**Page extract:**
----------------------------------------

Hello Mav, At a high level, and glossing over a lot of probably-important details, it seems like the above can be boiled down to 1) find a strong market using the NLs ) use the failed A levels to buy a retracement in the trend 3) use opposite A level as a target. I.e., buy retracements in a trend.
to be honest with you...I was running NLs on indexes and then ETFs...if I remember correctly materials were breaking out. I first looked at MLM, EXP, SHW, SUM and then narrowed it down to VMC. I saw the initial leg up through the Jan A up.
No. LOL. That is the wrong way to think about this. Think of it this way. Pretend you are a writer asking for advice on the next great American Novel. And I say to you all you need to do is string together some words mixing up your nouns, verbs, grammar structure, etc. Throw in a few plot twists, some flashbacks, add some interesting characters, maybe a historical reference or two and there you do, the next great American Novel. Everyone can read and write, or at least many can, lol. But few can actually combine words in such a way that makes reading them riveting. Anyone can trade. Buy or sell, take your pick. But few understand the nuance that can actually extract real value from the markets. So no, I don't like the phrase, "it can be boiled down to". What I described above was one approach (out of thousands) to apply to one market (out of thousands) that can be applied to one time period (out of thousands) to find value. There are an infinite number of pathways. A trader's job is to find one that works. If speculation in markets could be "boiled down to", everyone would be flipping that stove on right away.

----------------------------------------

Scene geometry reasoning records

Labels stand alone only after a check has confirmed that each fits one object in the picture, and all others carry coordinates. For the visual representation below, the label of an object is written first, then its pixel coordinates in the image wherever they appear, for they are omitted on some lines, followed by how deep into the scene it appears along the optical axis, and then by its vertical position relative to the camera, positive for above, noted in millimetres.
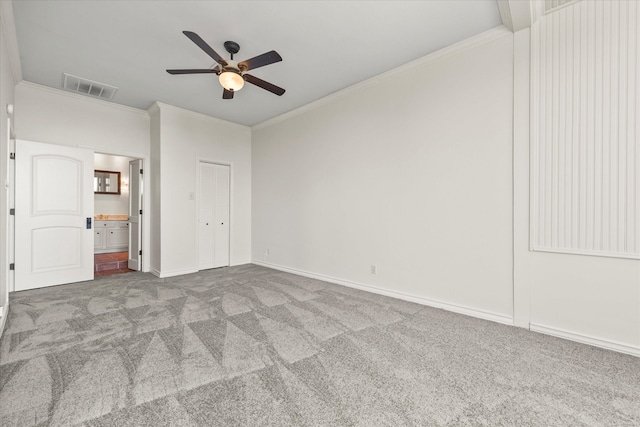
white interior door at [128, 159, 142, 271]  5371 -51
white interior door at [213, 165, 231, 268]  5820 -109
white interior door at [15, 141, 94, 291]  4090 -43
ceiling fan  2608 +1420
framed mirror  7632 +815
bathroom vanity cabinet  7367 -625
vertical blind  2342 +728
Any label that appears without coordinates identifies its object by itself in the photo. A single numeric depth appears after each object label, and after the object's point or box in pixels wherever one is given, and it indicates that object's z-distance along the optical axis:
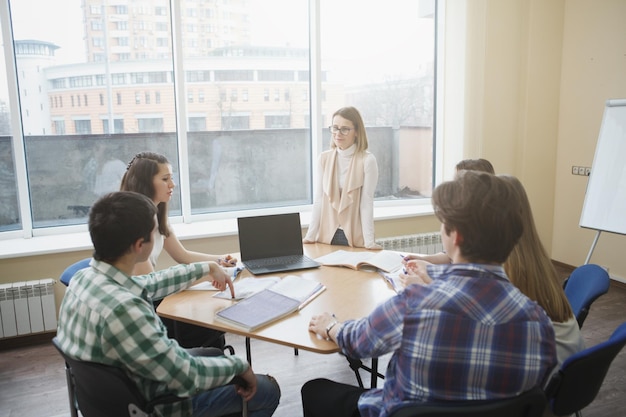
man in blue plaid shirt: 1.27
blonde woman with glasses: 3.20
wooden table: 1.82
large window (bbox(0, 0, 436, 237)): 3.87
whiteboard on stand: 3.95
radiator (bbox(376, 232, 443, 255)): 4.57
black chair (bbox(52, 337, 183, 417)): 1.42
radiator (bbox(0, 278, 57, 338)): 3.46
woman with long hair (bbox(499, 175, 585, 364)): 1.70
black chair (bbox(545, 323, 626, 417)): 1.60
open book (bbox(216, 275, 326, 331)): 1.93
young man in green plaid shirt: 1.43
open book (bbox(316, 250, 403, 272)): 2.55
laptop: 2.61
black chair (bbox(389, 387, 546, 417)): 1.22
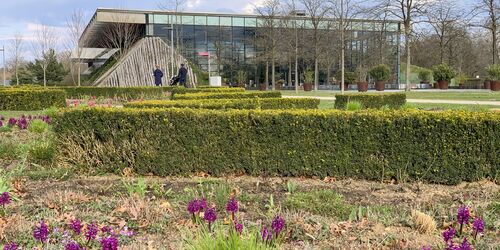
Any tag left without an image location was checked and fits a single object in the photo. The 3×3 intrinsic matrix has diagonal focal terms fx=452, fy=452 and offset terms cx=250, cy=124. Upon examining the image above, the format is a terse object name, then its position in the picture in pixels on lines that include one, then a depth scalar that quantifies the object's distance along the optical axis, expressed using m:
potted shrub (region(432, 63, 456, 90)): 33.06
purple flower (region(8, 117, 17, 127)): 9.84
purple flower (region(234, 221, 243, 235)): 2.59
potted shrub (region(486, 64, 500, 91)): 27.64
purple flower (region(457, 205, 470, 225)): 3.03
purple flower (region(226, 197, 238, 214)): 2.98
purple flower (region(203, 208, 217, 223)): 2.77
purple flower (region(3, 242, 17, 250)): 2.32
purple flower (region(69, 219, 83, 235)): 2.89
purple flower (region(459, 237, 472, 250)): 2.19
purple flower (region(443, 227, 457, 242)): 2.52
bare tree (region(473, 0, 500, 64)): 32.69
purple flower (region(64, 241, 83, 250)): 2.23
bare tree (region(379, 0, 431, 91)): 29.58
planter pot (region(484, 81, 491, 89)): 30.72
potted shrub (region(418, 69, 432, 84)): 43.19
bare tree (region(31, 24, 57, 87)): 45.15
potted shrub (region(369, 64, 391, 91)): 33.53
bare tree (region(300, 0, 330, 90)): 37.92
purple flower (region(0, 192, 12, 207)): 3.49
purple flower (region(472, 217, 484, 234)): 2.86
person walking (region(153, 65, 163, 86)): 27.59
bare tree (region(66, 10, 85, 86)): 39.02
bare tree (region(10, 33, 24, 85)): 50.86
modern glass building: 40.38
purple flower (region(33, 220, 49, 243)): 2.61
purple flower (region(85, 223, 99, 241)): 2.65
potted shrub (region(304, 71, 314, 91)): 38.75
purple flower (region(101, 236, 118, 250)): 2.22
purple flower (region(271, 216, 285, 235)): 2.72
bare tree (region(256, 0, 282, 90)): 39.31
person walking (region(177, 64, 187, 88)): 26.50
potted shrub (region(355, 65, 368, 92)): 42.16
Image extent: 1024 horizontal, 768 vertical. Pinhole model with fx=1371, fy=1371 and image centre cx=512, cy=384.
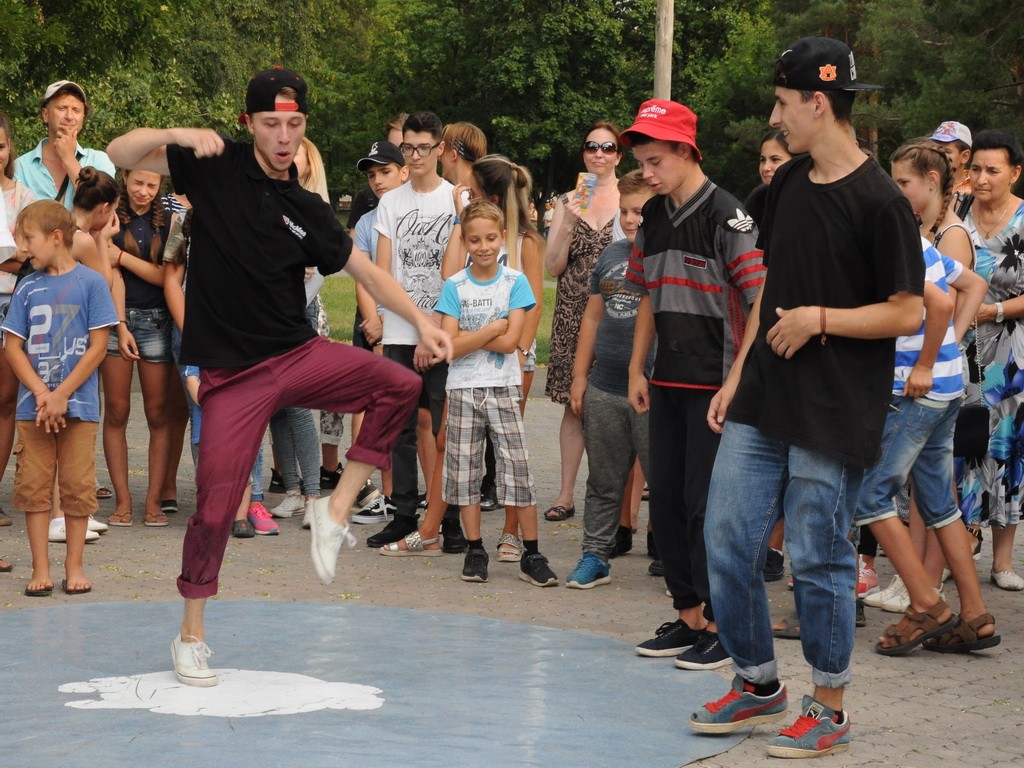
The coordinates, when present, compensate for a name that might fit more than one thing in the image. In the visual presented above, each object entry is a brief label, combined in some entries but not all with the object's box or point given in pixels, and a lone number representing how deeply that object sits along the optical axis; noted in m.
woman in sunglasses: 8.55
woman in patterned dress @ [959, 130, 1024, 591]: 7.21
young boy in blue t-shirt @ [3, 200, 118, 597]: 6.74
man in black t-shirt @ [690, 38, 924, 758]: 4.38
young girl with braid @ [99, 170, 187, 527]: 8.32
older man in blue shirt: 8.59
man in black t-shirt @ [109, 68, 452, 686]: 5.13
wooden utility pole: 20.41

----------------------------------------

**Task instructions:**
1. Summarize the trading discussion in two sentences.
2. In the trading discussion, which stock did the writer narrow the materials list down to?
3. Carry on the trading discussion from its last sentence.
The records are separate material with no connection to the text.

**Responses:**
1. One reader reduces the described approach to finding a strong market with the NLs, buying a trend retracement at the failed A levels, and targeting the opposite A level. The reply rejects that framing, comparing it to reducing a great novel to stringing words together, and says the approach was only one of thousands of pathways and that a trader's job is to find one that works.

2. VMC.

3.
You picked a VERY crowded part of the market with a lot of noise. So here is one of the tells that you should spot that should give you pause. When I pull up all those stocks you mentioned, guess what? All the charts have the EXACT same pattern. It's the epitome of noise. Your job is to find a ballerina at a rodeo. A poet at a UFC competition. A liberal in Alabama. LOL. Stay away from the obvious, the crowded, the noisy. All those stocks are tied to headlines. They all move together.
I kind of thought, and deep in my heart probably knew, and which you confirmed, was that what I stated was a gross oversimplification and as you said "boiling it down" is not the way to think about the markets and ACD.